Вот Софроницкий не развивал Скрябина. Он не играл по Скрябину, он играл по-своему. Поэтому, когда играл Софроницкий, было ощущение, что он импровизирует. Если бы Скрябин сел и начал импровизировать, возможно, получилось бы что-то подобное. Немыслимые акценты, которые создавали что-то совсем другое, некие музыкальные открытия. А эти открытия были свойственны только такому человеку, каким, на мой взгляд, был Софроницкий.
А когда Нейгауз играл Скрябина, это было… Это было божественно.
С. С. Как по-вашему, что из искусства пианизма ушло безвозвратно? А что появилось сегодня?

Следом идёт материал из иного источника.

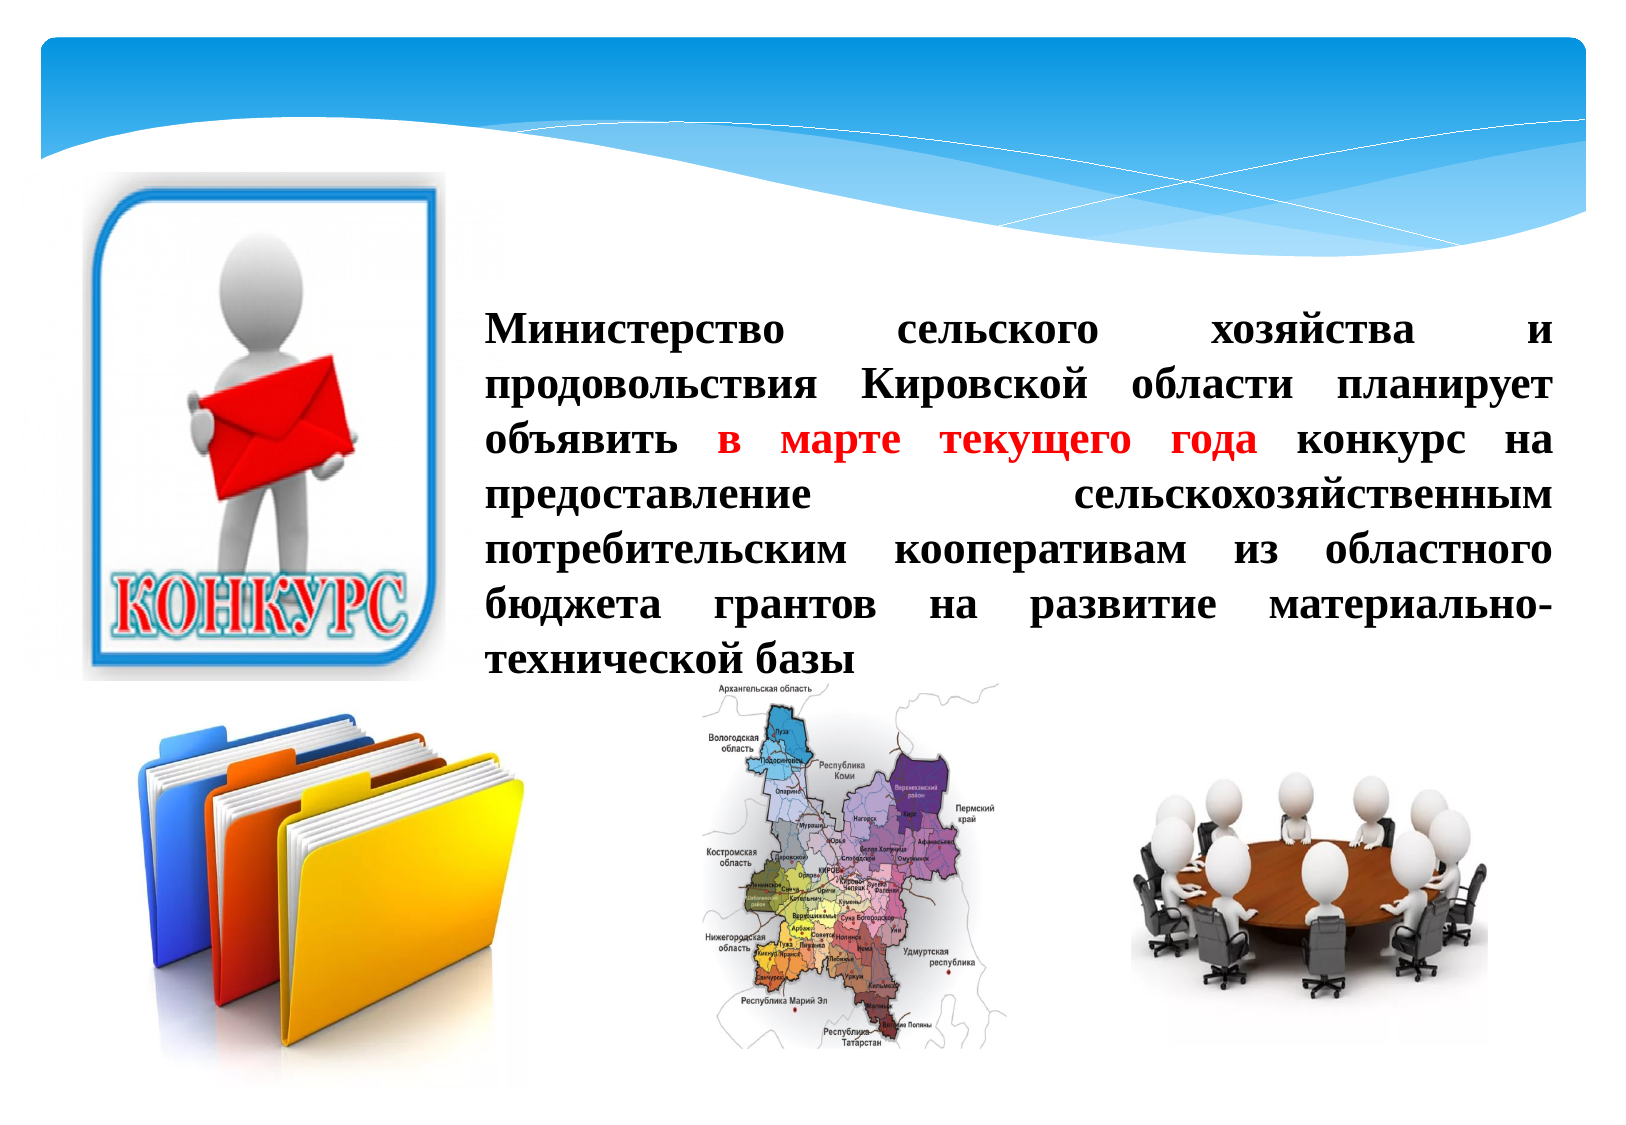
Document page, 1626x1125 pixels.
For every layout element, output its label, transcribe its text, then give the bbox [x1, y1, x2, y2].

picture [701, 683, 1007, 1049]
picture [79, 685, 565, 1091]
text_box Министерство сельского хозяйства и продовольствия Кировской области планирует объявить в марте текущего года конкурс на предоставление сельскохозяйственным потребительским кооперативам из областного бюджета грантов на развитие материально-технической базы [512, 290, 1569, 691]
picture [1131, 715, 1488, 1045]
picture [20, 172, 506, 681]
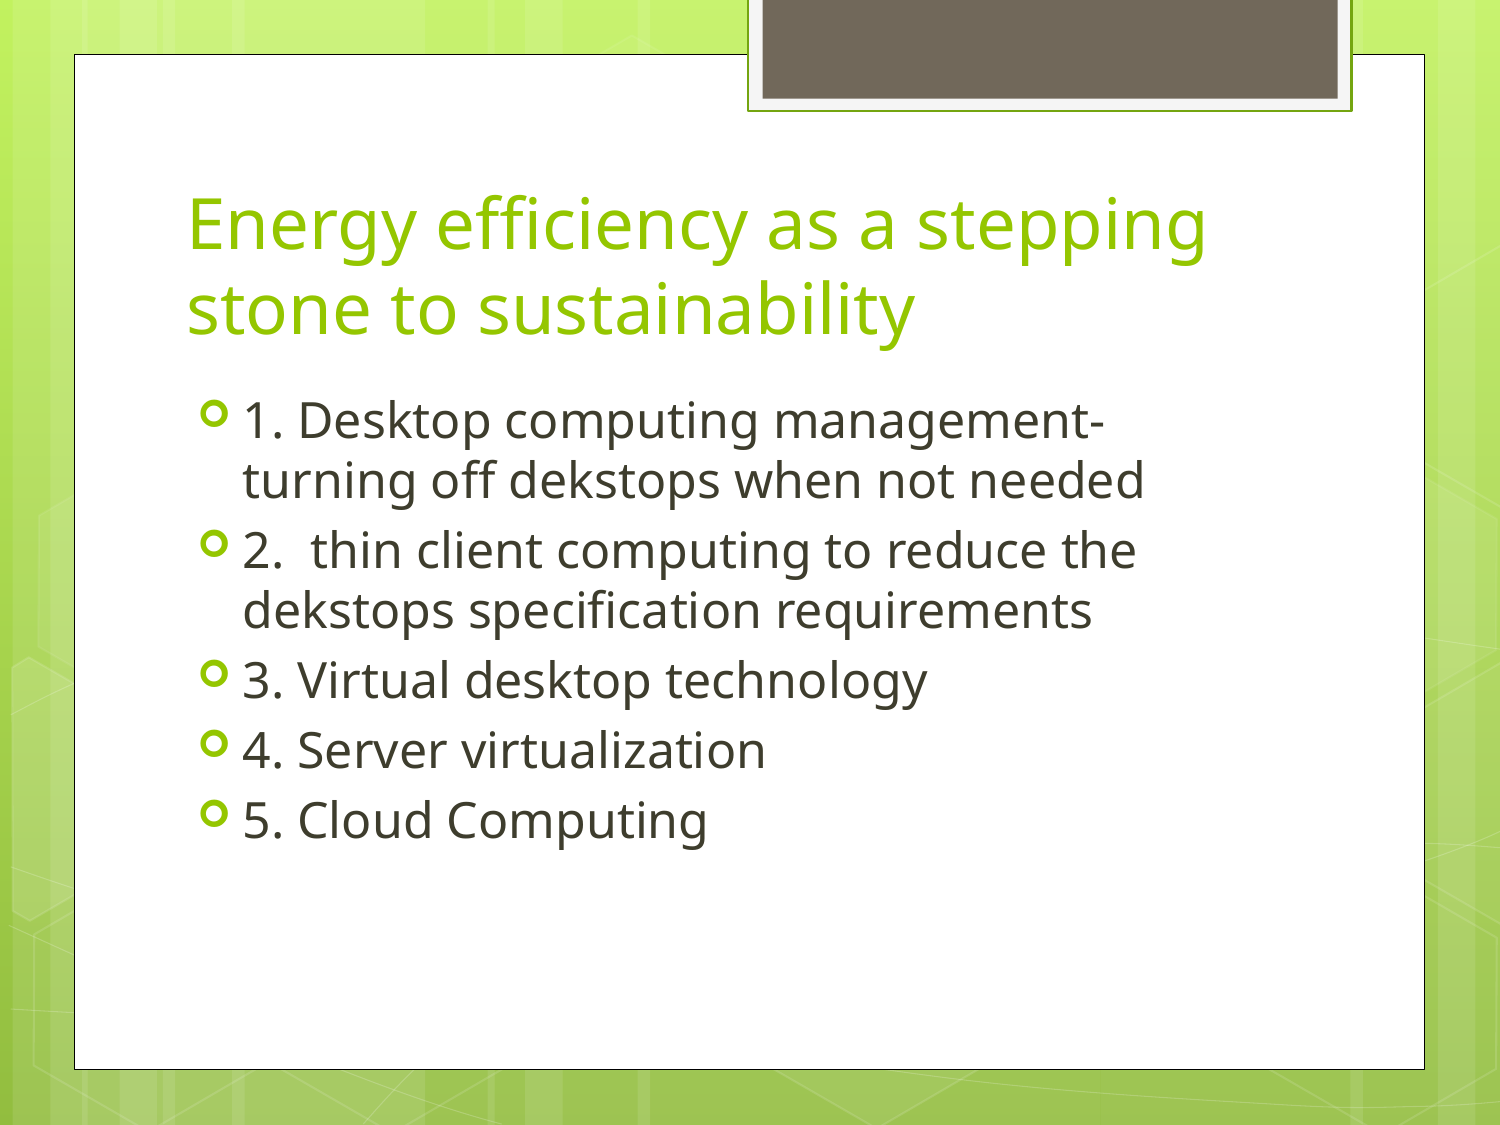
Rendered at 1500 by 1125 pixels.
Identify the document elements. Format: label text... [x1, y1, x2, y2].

list 1. Desktop computing management-turning off dekstops when not needed 2. thin client computing to reduce the dekstops specification requirements 3. Virtual desktop technology 4. Server virtualization 5. Cloud Computing [171, 381, 1283, 957]
title Energy efficiency as a stepping stone to sustainability [171, 168, 1324, 357]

А. К. Педаль – страшно важная вещь в рояле. Но сейчас появились замечательные электронные рояли, и искусство пианизма медленно уходит просто в силу технического прогресса. Мне об электронных инструментах трудно говорить с энтузиазмом, но, слава богу, есть молодые люди, которых это интересует. К тому же сегодняшняя эпоха – это эпоха очень быстрого времени, быстрого темпа. Практически отсутствует время, чтобы созерцать. Любое музыкальное действо – я имею в виду классическую музыку – это определенная форма созерцания, то есть молитвы. Музыка и молитва близки, потому что люди погружаются в некую духовную среду. Каждый молится о своем, так же как каждый слышит музыку по-своему, у каждого рождаются свои образы. Созерцание, сопереживание искусству постепенно исчезает, ему теперь нет места в мировой цивилизации.
С. С. Значит, вы считаете, что нового витка пианизма как искусства нам не ждать?

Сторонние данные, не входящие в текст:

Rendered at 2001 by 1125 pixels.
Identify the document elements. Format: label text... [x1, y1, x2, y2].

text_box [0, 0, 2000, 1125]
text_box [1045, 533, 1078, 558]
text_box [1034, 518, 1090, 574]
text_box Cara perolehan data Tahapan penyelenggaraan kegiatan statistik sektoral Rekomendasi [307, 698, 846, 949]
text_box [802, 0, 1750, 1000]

А. К. Я думаю, не ждать. Но ведь перемены неизбежны. Надеюсь, что появится что-то новое, не менее ценное в духовном смысле. Вот Месса Баха. В его времена она исполнялась два раза в год или три. К примеру, в соборе Кельна, на Пасху. Представьте: бюргеры, крестьяне готовятся к поездке в Кельн. Дочки стирают белье, крахмалят фижмы, надевают лучшее, берут с собой деньги, их суют поглубже за корсаж – ехать надо в карете через лес, где водятся разбойники, – приезжают из своего городка, ночуют, приходят в собор. Двести человек. Оркестр. Орган. Хор. Что испытывали эти люди, слушая мессу? Впечатление оставалось на всю жизнь, понимаете? Сейчас нажал кнопку – дирижирует Отто Клемперер, нажал еще – Риккардо Мути, какую хотите мессу, все доступно. Чтобы научиться чем-то дорожить, нужно многим ради этого пожертвовать. Религиозное отношение к искусству в давние времена было связано с тем, что оно было труднодоступно. Вседоступность меняет отношение к нему.